Check, Please

Photo credit: Sheri Wetherell, CC BY 2.0.
Does anyone write checks anymore? As I considered how to pre-pay for a work holiday luncheon, I pondered that question. I couldn’t remember the last time that I wrote a check. It had to be at least seven or eight years ago.
When I was in junior high, we were taught how to write checks. Thinking back more than 45 years, I have no idea what class considered check-writing part of the curriculum. Home Economics? Math? A Life Skills class that was trendy in the ’70s?
After my mother died when I was 13, my father put my name on the joint checking account. Because my father was illiterate, I became his authorized check-writer, filling in the lines so he could sign it. After his death in December 1975, the account became exclusively mine. Each month, I dutifully deposited my Social Security check and wrote checks for my expenses. Once I graduated and entered the working world, I deposited my wages and balanced my checkbook every month.
When I moved to California in 1988 and started working, I had to select a new bank. I went into a bank branch close to my new job and opened an account. It was tedious to write a check and put it in the mail, hoping that it would be posted by the due date of a utility or credit card payment. Once direct deposit became available, it made life a lot easier.
Around 2004 or so, I became entangled in the world of payday loans. Each payday, I rushed to the bank to get the money to pay off the previous week’s loan. Many times, I renewed the loan to pay off another lender, sometimes having open accounts with three lenders at the same time. It was an unending cycle of loss, paying $300 each time for a $250 loan. I don’t want to even contemplate how much money I spent in fees over the years, but I’m sure that it was in the thousands.
Once my temporary job ended, there was no way to pay back the money or stop the overdraft fees. After a few weeks, my checking account was closed. The box of leopard print checks that I had in my bedroom drawer was now nothing more than potential animal print confetti. I was relegated to a world run by cash and money orders.
In February 2012, when I was homeless in Santa Monica, I needed to cash a check for $700. A month earlier, I had applied for a grant for writers in crisis and was awarded funds to help me find temporary housing while I looked for a job. I went to the bank on which the check was drawn, but was told that the check could only be deposited in an account, not cashed outright.
Tearfully, I talked to a bank representative. I explained my situation and told him how I had lost my last checking account. After listening to my story, he went to talk to the manager. A few minutes later, he returned to his desk with the branch manager. The manager said that he would authorize a checking account. He said that lots of people came into the bank with their stories, but mine was one of the few believable ones.
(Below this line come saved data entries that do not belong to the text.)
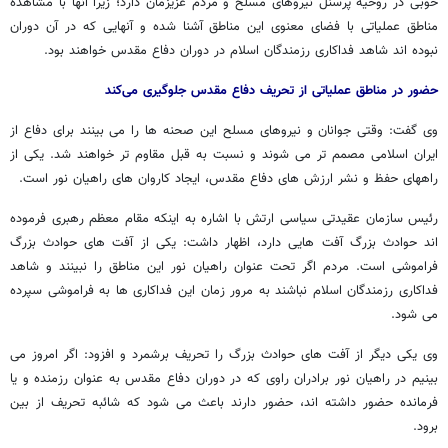
خوبی در روحیه پرسنل نیروهای مسلح و مردم عزیزمان دارد؛ زیرا آنها با مشاهده
مناطق عملیاتی با فضای معنوی این مناطق آشنا شده و آنهایی که در آن دوران
نبوده اند شاهد فداکاری رزمندگان اسلام در دوران دفاع مقدس خواهند بود.
حضور در مناطق عملیاتی از تحریف دفاع مقدس جلوگیری می‌کند
وی گفت: وقتی جوانان و نیروهای مسلح این صحنه ها را می بینند برای دفاع از
ایران اسلامی مصمم تر می شوند و نسبت به قبل مقاوم تر خواهند شد. یکی از
راههای حفظ و نشر ارزش های دفاع مقدس، ایجاد کاروان های راهیان نور است.
رئیس سازمان عقیدتی سیاسی ارتش با اشاره به اینکه مقام معظم رهبری فرموده
اند حوادث بزرگ آفت هایی دارد، اظهار داشت: یکی از آفت های حوادث بزرگ
فراموشی است. مردم اگر تحت عنوان راهیان نور این مناطق را نبینند و شاهد
فداکاری رزمندگان اسلام نباشند به مرور زمان این فداکاری ها به فراموشی سپرده
می شود.
وی یکی دیگر از آفت های حوادث بزرگ را تحریف برشمرد و افزود: اگر امروز می
بینیم در راهیان نور برادران راوی که در دوران دفاع مقدس به عنوان رزمنده و یا
فرمانده حضور داشته اند، حضور دارند باعث می شود که شائبه تحریف از بین
برود.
I was given a checking account, with one limitation—no checks. If there wasn’t enough money in my account to cover a transaction, it would be denied (for a fee). I was glad to have my new checkless checking account. I was able to move into a temporary living situation for a month. Over five years have passed since that memorable day and I still have the same checking account. Every payday, when my biweekly wages are deposited, I am thankful to that banking manager for having faith in me.
Who needs checks these days? Sometimes I see senior citizens writing them at the grocery store, but even that is becoming a rare occurrence. The only expense I have that requires a paper payment is my rent. I pay an extra fee each month for a cashier’s check, which can be cancelled if it were lost or stolen. Online banking has made paying bills a lot faster and easier. I pay the rest of my monthly expenses by using a debit card or authorizing a bank transfer. Luckily, I haven’t been the victim of identity theft. Are checks safer than the payment methods that we use today? A forged check may be easier to discover than a fraudulent online bank transaction. But I will probably never write personal checks again.
I found out that I could pay cash at the door for the luncheon. Who carries cash?
Beatrice M. Hogg is a coal-miner’s daughter and freelance writer who was raised in Western Pennsylvania and has lived in Northern California for twenty-five years, where she wrote her novel, Three Chords One Song, and continues to write about music and life in general.